Grundlegung der quantitativen induktiven Logik
pp. 138-172
in: , Induktive Logik und Wahrscheinlichkeit, Berlin, Springer, 1959Abstract
In diesem Abschnitt beginnen wir noch nicht mit der Skizze der quantitativen induktiven Logik, sondern beschränken uns darauf, jene Sprachsysteme kurz zu beschreiben, in bezug auf welche die induktive Logik entwickelt wird. Diese Systeme werden eine relativ einfache Struktur haben und vor allem als einzige Variable Individuenvariable enthalten, die sich auf einen höchstens abzählbar unendlichen Bereich beziehen. Die Sprachen der Naturwissenschaften besitzen eine viel komplexere Struktur. So etwa werden in der Physik Raum-Zeit-Punkte durch ihre Koordinaten dargestellt; für diese Darstellung aber benötigt man reelle Zahlvariable. Ferner treten dort meßbare Quantitaten, wie Länge, Masse usw., auf, die ebenfalls in den Systemen ß nicht beschrieben werden können. Dagegen kann man hier absolute Häufigkeiten (die Kardinalzahlen von Klassen bzw. Eigenschaften) und damit auch relative Häufigkeiten ausdrücken. Die Übertragung der Ergebnisse der für die Systeme ß dargestellten induktiven Logik auf solche Sprachen, die sich zur Wiedergabe moderner naturwissenschaftlicher Theorien eignen, bleibt eine Aufgabe für die Zukunft. Es wäre unberechtigt, die relative Einfachheit der Systeme S als einen Einwand gegen die induktive Logik vorzubringen. Man muß bedenken, daß die deduktive Logik, zunächst in der Gestalt der Aristotelischen Logik, aber auch später in der Gestalt der ersten symbolischen Logiksysteme, die von Boole und seinen Nachfolgern geschaffen wurden, sich auf wesentlich einfachere Sprachen beziehen, als es die hier zugrunde gelegten Systeme ß sind. Es hat dort, von den ersten Anfängen bei Aristoteles an gerechnet, mehr als zweitausend Jahre gedauert, bis es Frege gelang, ein System der deduktiven Logik von viel größerer Komplexität zu konstruieren. Man kann daher nicht verlangen, daß es bereits beim ersten Versuch gelingen müsse, eine induktive Logik von analogem Reichtum aufzubauen.
◆ ◆ ◆ ◆ ◆ ◆ ◆
### ZIEL DER AUFGABE
Beantworten Sie bitte anhand des Textes zur induktiven Logik diese Fragen:
(a) Welche Variablen enthalten die beschriebenen Sprachsysteme als einzige, und auf welchen Bereich beziehen sie sich?
(b) Wodurch werden in der Physik Raum-Zeit-Punkte dargestellt, und welche Variablen braucht man dafür?
(c) Wem gelang es, ein System der deduktiven Logik von viel größerer Komplexität zu konstruieren, und wie lange dauerte es von Aristoteles an gerechnet bis dahin?
Die Einträge stammen aus einer anderen Quelle als der Text zur induktiven Logik.

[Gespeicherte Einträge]
◆ ◆ ◆ ◆ ◆ ◆ ◆
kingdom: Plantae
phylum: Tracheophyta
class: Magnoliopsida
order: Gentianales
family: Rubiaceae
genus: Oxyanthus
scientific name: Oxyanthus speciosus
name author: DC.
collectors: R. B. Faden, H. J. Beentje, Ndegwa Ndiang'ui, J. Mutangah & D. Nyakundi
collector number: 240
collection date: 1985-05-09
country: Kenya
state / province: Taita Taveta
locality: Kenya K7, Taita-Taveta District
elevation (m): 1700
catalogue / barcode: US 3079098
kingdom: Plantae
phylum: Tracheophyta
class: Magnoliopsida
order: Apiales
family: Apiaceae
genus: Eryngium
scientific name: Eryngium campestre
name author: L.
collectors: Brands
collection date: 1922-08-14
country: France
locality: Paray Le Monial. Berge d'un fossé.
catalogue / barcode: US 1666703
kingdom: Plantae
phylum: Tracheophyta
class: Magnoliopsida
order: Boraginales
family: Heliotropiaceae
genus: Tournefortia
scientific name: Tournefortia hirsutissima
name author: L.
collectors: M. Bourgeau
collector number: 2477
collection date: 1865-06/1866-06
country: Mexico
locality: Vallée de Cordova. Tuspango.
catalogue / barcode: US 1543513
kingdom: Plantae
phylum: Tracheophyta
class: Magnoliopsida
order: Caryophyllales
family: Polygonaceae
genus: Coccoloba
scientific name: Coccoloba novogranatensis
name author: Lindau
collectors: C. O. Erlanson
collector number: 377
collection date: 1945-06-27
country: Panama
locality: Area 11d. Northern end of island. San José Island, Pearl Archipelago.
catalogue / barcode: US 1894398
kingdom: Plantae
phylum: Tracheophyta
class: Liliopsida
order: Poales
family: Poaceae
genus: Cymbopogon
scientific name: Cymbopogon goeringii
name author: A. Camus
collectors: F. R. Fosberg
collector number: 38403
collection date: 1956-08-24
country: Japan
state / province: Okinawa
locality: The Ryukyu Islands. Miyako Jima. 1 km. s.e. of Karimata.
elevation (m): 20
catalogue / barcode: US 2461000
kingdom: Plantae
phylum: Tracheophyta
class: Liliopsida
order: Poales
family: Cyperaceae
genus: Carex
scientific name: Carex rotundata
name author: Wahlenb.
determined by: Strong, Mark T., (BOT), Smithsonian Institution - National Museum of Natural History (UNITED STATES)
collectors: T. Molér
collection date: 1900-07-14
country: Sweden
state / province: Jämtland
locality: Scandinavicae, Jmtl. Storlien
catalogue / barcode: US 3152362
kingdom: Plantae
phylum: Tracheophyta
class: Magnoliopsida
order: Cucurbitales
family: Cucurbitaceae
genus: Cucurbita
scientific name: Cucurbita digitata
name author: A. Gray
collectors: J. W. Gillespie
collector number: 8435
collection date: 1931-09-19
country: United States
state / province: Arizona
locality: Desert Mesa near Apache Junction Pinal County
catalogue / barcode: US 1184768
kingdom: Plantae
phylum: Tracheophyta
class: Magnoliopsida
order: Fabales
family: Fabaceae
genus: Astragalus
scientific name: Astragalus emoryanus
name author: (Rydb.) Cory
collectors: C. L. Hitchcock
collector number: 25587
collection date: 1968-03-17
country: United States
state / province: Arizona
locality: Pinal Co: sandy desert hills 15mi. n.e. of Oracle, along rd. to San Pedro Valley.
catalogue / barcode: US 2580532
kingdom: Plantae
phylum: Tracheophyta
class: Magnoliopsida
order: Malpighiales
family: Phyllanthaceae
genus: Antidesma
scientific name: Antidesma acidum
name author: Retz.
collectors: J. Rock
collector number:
◆ ◆ ◆ ◆ ◆ ◆ ◆
### IHRE ANTWORT
(a) Individuenvariable, die sich auf einen höchstens abzählbar unendlichen Bereich beziehen.
(b) Durch ihre Koordinaten; dafür benötigt man reelle Zahlvariable.
(c) Frege; es dauerte mehr als zweitausend Jahre.